Israeli startup Mantis Vision has developed a set of tools which should make our mobile ICT devices capable of recording and manipulating 3D images.

3D Immersion the Next Standard Feature for Smartphones?

Now that taking photos and recording videos on mobile devices have become commonplace, 3D looks set to be the next step in mobile user content creation and immersion. 3D has already been put to a range of uses, from movement capture in video games to bifocal cameras shooting real ‘3D’ films. In even more advanced scientific projects, 3D is being used to model near space, not to mention the overcrowded field of virtual reality. The basic idea is to capture the data of an environment with a relatively simple device and then transcribe it in such a way as to create the experience of moving virtually. The 3D world is not generated by a software programme as with synthetic imaging, but arises directly from the space filmed by a mobile device. Founded in 2005 by Amihai Loven, Mantis Vision and its toolkit for capturing and processing 3D images has proved very popular in this ecosystem. The company’s MV4D solution is in fact central to research being carried out by Google to make 3D a new standard feature for mobile, as snapping still photos has been since 2003 and video filming has been since 2010.

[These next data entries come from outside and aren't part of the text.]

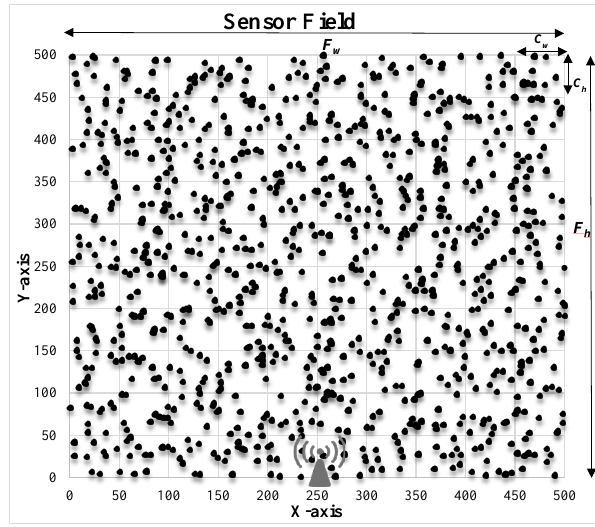
Figure 7. Sensor field.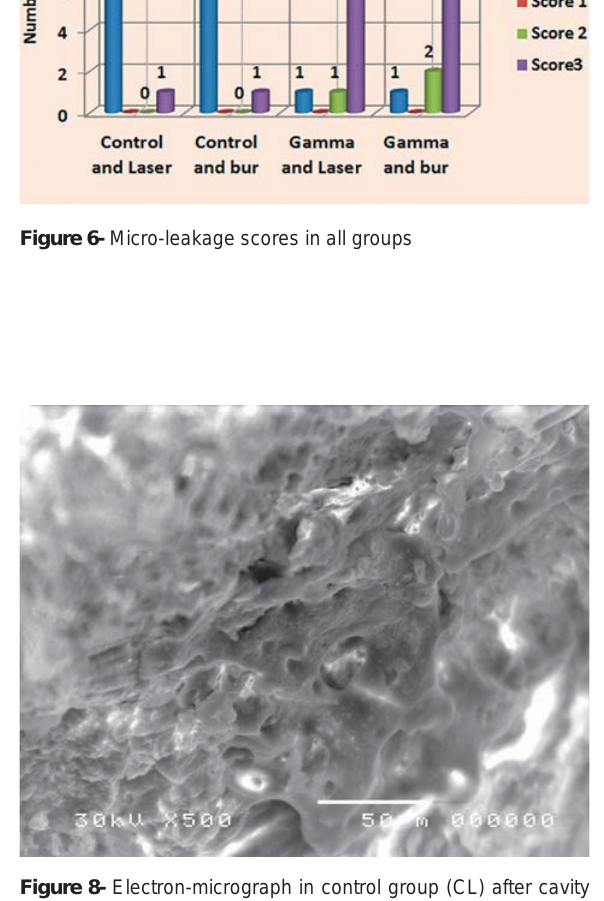
Figure 7- Electron-micrograph in control (CL) group after cavity preparation with laser revealing a rough irregular surface. The smear layer was removed and the surface structure is maintained (x2,000)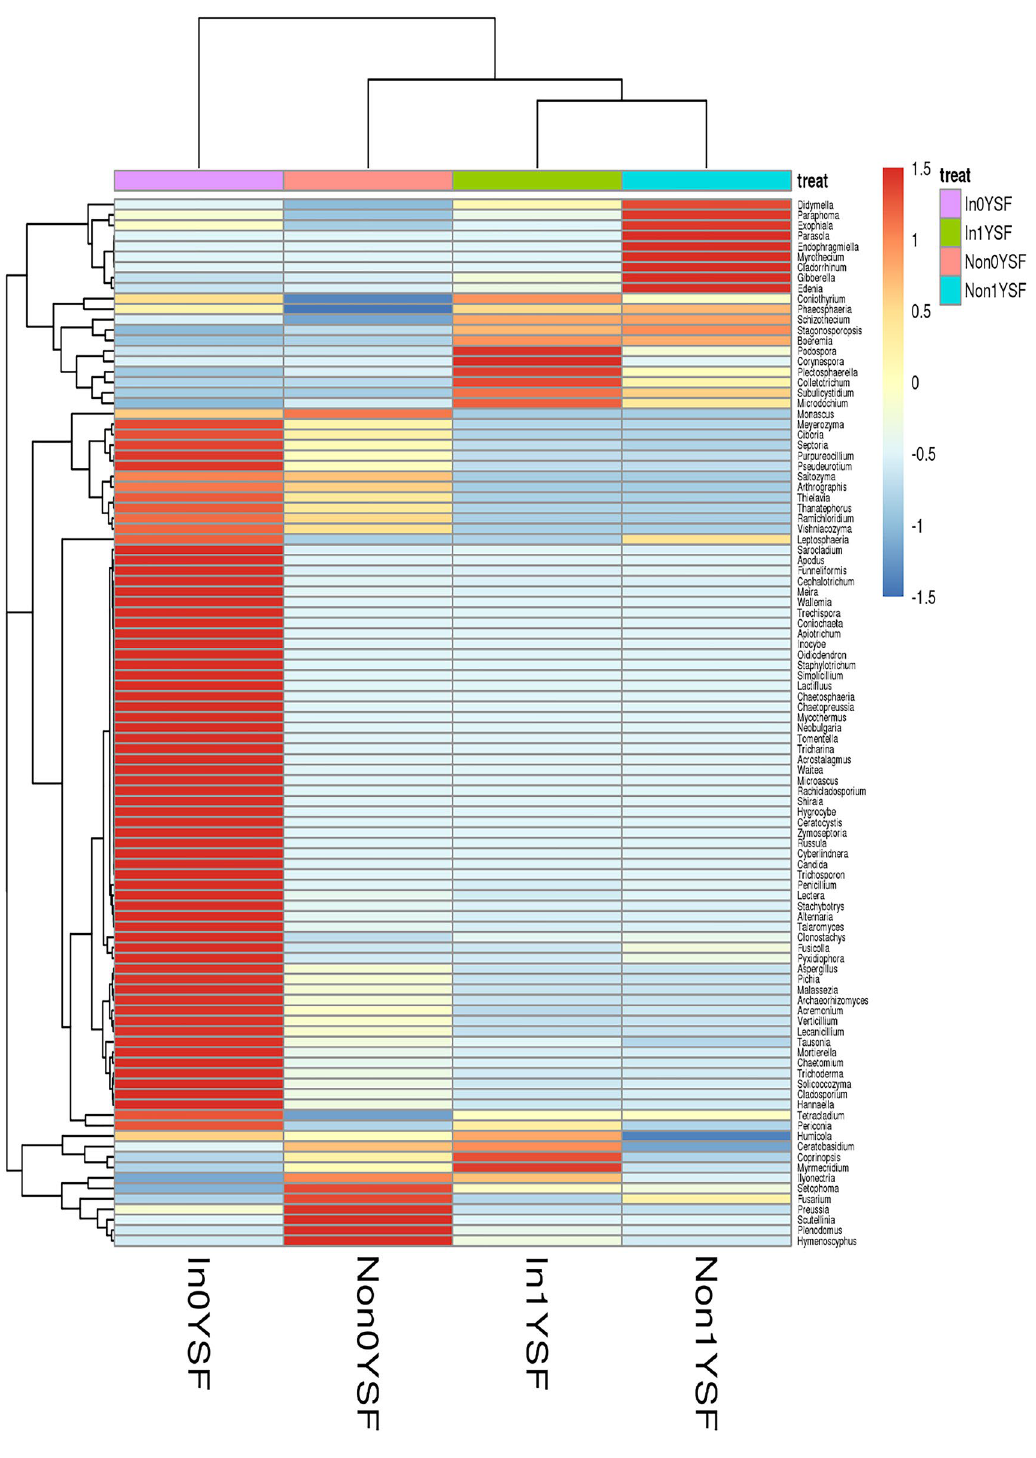
Figure 6. Heat map of the 100 most abundant fungal genera. Non represents non-inoculated with R. intraradices . In represents inoculated with R. intraradices . 0Y and 1Y represent 0 year and 1 year of continuous cropping, respectively. SF represents fungi in rhizosphere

MV4D technology incorporated into smartphones

MV4D technology is basically the fusion of two functions, neither of which is new in itself. The first is a depth sensor, which enable the user to move in a space in three dimensions as when using 3D modelling software. In addition, specific light projectors give the image sufficient intensity to be manipulated at every angle. Functionality which is now fairly common such as movement capture – made popular by Microsoft’s Kinect – is used to increase user immersion. For the Kinect, Microsoft used the licenced technology developed by PrimeSense, a direct competitor of Mantis Vision. PrimeSense was subsequently bought by Apple in 2013 for $300 million. Mantis Vision uses a movement sensor to facilitate movement within an image. The Mantis Vision aim is not only to make 3D accessible on all devices but also to enable 3D manipulation of images – both videos and photos. Once a video has been recorded in 3D format, it can be edited it and effects added – changing the viewing angle, adding dynamic special effects, and so on.

Longer-term vision

The Mantis Vision technology is central to Google’s Project Tango. The Tango prototype is an Android smartphone-like device which tracks its own 3D motion and creates a 3D model of the environment around it. Google has a cluster of major development collaborators, including Bosch and OmniVision. Meanwhile Google is making massive investments in an array of technologies – of which Mantis Vision’s is one – in order to develop the first standard for 3D image capture on mobile. Google has made a prototype development kit for Android available in order to attract developers to the platform, a strategy which the company earlier used for Google Glass. With the devices that Google believes it will sell under Project Tango, MV4D technology will make it possible to immerse oneself in a 3D environment. In addition, users will be to scan the space near to them and control each of the elements, for example, isolating a body in a room and modifying the decor. Longer term, Google is talking about the total experience that better mastery of 3D could bring once myriads of mobile devices are equipped with the new technology. It goes without saying that immersion in a virtual universe which can be explored in several dimensions will improve in line with the increasing numbers of users sharing their 3D recordings.